Hal ini disampaikan VP Corporate Communication Freeport Indonesia, Katri Krisnati. Menurutnya, meskipun secara resmi keputusan itu belum sampai kepada perusahaan, tapi hal ini menjadi angin segar bagi PTFI dalam memastikan keberlanjutan operasional tambang dan keberlangusungan ekonomi khususnya untuk masyarakat sekitar.
“Kami belum menerima konfirmasi resmi dari Pemerintah perihal izin ekspor konsentrat tembaga. Jika keputusan tersebut diberikan, kami sangat mengapresiasi dukungan Pemerintah untuk memastikan kontinuitas operasional tambang yang secara teknis sangat dibutuhkan dan keberlanjutan investasi yang akan berdampak signifikan bagi ekonomi Indonesia khususnya masyarakat Papua” ujarnya kepada tambang.co.id, Sabtu (29/4).
Diketahui, perpanjangan izin ekspor tersebut diteken atas pertimbangan kemajuan proyek smelter tembaga PTFI yang sangat signifikan. Kata Katri, saat ini progres pabrik peleburan dan pemurnian yang terletak di Java Integrated Industrial Port Estate (JIIPE), Manyar, Gresik, Jawa Timur ini sudah mencapai 61,5 persen.
“Progres konstruksi smelter hingga akhir Maret 2023 telah mencapai 61,5%. Konstruksi akan selesai di akhir Desember 2023, dan produksi akan mulai beroperasi di Mei 2024,” Ujar Katri.
Sebagai informasi, bocoran perpanjangan izin ekspor konsentrat tembaga ini diungkapkan Menteri Energi dan Sumber Daya Mineral (ESDM) Arifin Tasrif usai rapat bersama Presiden Jokowi di Istana Negara, Jumat (28/4). Kata dia, pemberian perpanjangan izin ini harus disertai dengan komitmen PTFI untuk menyelesaikan proyek smelter sesuai target.
“Selesaikan dulu (smelter) baru ekspor.
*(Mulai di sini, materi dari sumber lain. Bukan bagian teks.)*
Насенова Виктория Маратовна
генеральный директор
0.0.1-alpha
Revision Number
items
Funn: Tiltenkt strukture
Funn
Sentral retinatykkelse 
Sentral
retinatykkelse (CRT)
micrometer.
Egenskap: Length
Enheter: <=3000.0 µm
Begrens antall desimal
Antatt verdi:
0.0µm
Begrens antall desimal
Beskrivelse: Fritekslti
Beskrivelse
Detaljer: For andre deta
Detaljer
Itu lewat Permen (Peraturan Menteri),” beber Arifin saat ditemui di Gedung ESDM.
Karena itu, dia akan berkunjung ke JIIEP minggu depan untuk memastikan kemajuan smelter tersebut. Arifin juga menyebut jika ekspor ini dihentikan, sementara pembangunan smelter masih berlangsung, maka yang rugi menurutnya pemerintah juga. Mengingat saham terbesar PTFI dimiliki BUMN sebesar 51 persen.
“Kita lihat kalua distop juga yang kena di situ Freeport. Kita (sahamnya) 51 persen, baru asingnya 49 persen,” ungkap Arifin.